● TEXT PROVIDED
=== Section Start ===

Father Romero was the archbishop of San Salvador from 1977 to 1980. He was outspoken against poverty, class disparity, torture, and a number of other human rights abuses he saw happening in his country. He wasn’t afraid to write to President Jimmy Carter and tell the U.S. to stop funding the corrupt military junta that had recently taken over El Salvador. He knew his politics were unpopular with the government, and that he was making himself a target for assassination, but he knew what was right and he spoke out for his people. In 1980, in the early years of El Salvador’s civil war, Father Romero was shot and killed during evening Mass. At his home, now a museum, we were able to hear a recording of his last sermon, in which he acknowledged he was likely to be killed in the near future. He seemed comfortable with the idea of being martyred, while at the same time, urging El Salvadorians, particularly those fighting in the organized military, to rethink their actions and choose peace and holiness instead killing and oppressing. Right up to the very end, he was not afraid to call out those perpetuating human rights violations, and was willing to die if it meant giving voice to the voiceless.
Now, Jews generally don’t believe in martyrdom. Judaism teaches that pekuach nefesh, protecting the sanctity of life, is more important that almost anything else. There are a few notable exceptions, though, and allowing yourself to be slain to save others is one of them. Although in Romero’s case, he didn’t exactly give himself up to directly save another soul, he did knowingly get himself killed for the sake of trying to stop the killings of others, and I think his martyrdom is something we as Jews can appreciate. Learning about Father Romero and being in his house reminded me of one of my earliest role models as I began to think about a future in the rabbinate: Dr. Rev. Martin Luther King, Jr. As a preacher, he was able to be the charismatic leader for a movement that changed America. Right now there is a lot of discussion, both in response to the current Black Lives Matter movement and in response to the movie “Selma”, about all the other people instrumental in the civil rights movement, people that history has washed out of the picture, people whose names are completely unknown to most of modern America (or at least white America). All of those nameless others who marched and fought and were arrested and beaten and hosed, they are all invaluably important, too. But one of the things that made Rev. King so iconic, so memorable, was that he was already a community leader. He had a pulpit to speak from, and he spoke honestly and unafraid about what was holy and right and good for his people. That’s the kind of rabbi and community leader I would like to be.

=== Section End ===

● YOUR ASSIGNMENT
Answer these questions using the passage about Father Romero:
(a) In which years did Father Romero serve as archbishop of San Salvador?
(b) According to the passage, what does pekuach nefesh mean?
(c) Who does the writer name as one of their earliest role models?
These entries were drawn from a separate source.

Stored data
=== Section Start ===

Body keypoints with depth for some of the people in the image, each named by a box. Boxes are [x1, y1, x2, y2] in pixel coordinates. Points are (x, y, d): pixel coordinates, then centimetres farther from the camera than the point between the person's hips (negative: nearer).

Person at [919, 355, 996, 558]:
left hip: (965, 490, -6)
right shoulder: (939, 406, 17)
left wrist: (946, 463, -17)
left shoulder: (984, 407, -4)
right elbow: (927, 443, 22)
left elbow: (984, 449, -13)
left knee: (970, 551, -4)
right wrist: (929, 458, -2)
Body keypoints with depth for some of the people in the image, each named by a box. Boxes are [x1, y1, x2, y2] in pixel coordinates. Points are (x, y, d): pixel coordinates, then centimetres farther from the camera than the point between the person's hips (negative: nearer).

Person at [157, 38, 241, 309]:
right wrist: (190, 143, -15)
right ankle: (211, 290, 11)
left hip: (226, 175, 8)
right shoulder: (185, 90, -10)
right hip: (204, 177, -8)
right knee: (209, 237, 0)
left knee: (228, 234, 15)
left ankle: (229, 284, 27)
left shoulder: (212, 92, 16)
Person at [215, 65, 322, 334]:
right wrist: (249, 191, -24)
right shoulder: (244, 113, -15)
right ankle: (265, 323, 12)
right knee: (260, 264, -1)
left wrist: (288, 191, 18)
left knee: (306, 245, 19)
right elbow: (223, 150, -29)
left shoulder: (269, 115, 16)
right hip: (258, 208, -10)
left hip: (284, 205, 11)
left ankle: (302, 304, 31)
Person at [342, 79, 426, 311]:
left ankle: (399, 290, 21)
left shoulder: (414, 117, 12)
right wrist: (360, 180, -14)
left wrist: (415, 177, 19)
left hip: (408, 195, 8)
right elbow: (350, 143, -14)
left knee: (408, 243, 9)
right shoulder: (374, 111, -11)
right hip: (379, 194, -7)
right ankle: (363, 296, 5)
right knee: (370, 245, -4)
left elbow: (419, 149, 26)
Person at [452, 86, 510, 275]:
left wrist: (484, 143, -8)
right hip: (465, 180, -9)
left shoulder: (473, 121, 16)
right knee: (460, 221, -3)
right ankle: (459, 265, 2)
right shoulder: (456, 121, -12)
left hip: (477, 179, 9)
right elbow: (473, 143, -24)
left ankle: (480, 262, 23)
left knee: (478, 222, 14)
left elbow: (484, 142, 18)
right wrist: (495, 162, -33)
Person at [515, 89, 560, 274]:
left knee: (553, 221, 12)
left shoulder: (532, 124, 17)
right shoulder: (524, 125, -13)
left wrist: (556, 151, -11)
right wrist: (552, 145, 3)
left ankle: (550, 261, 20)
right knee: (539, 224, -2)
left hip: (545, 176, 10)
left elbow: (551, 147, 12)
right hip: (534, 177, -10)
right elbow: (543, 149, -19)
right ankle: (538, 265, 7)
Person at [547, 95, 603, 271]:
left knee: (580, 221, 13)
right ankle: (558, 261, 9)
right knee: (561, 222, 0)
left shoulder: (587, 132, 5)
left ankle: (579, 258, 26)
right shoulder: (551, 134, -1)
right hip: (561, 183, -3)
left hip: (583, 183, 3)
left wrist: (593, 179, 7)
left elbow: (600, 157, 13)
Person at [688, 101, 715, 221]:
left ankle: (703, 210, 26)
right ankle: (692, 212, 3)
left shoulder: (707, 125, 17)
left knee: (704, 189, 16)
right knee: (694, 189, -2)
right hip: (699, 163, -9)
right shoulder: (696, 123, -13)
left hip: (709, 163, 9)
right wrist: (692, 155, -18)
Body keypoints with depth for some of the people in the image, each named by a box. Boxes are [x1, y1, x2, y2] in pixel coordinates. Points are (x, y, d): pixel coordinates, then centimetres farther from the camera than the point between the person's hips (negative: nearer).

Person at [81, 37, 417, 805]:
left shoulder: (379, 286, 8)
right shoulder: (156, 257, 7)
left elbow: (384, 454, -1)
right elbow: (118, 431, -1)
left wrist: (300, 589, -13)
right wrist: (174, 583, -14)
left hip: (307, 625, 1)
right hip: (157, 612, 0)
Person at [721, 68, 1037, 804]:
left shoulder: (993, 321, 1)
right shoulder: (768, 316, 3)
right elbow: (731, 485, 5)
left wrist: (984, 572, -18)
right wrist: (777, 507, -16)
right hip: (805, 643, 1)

=== Section End ===

● RESPONSE TO THE TASK
(a) From 1977 to 1980.
(b) Protecting the sanctity of life.
(c) Dr. Rev. Martin Luther King, Jr.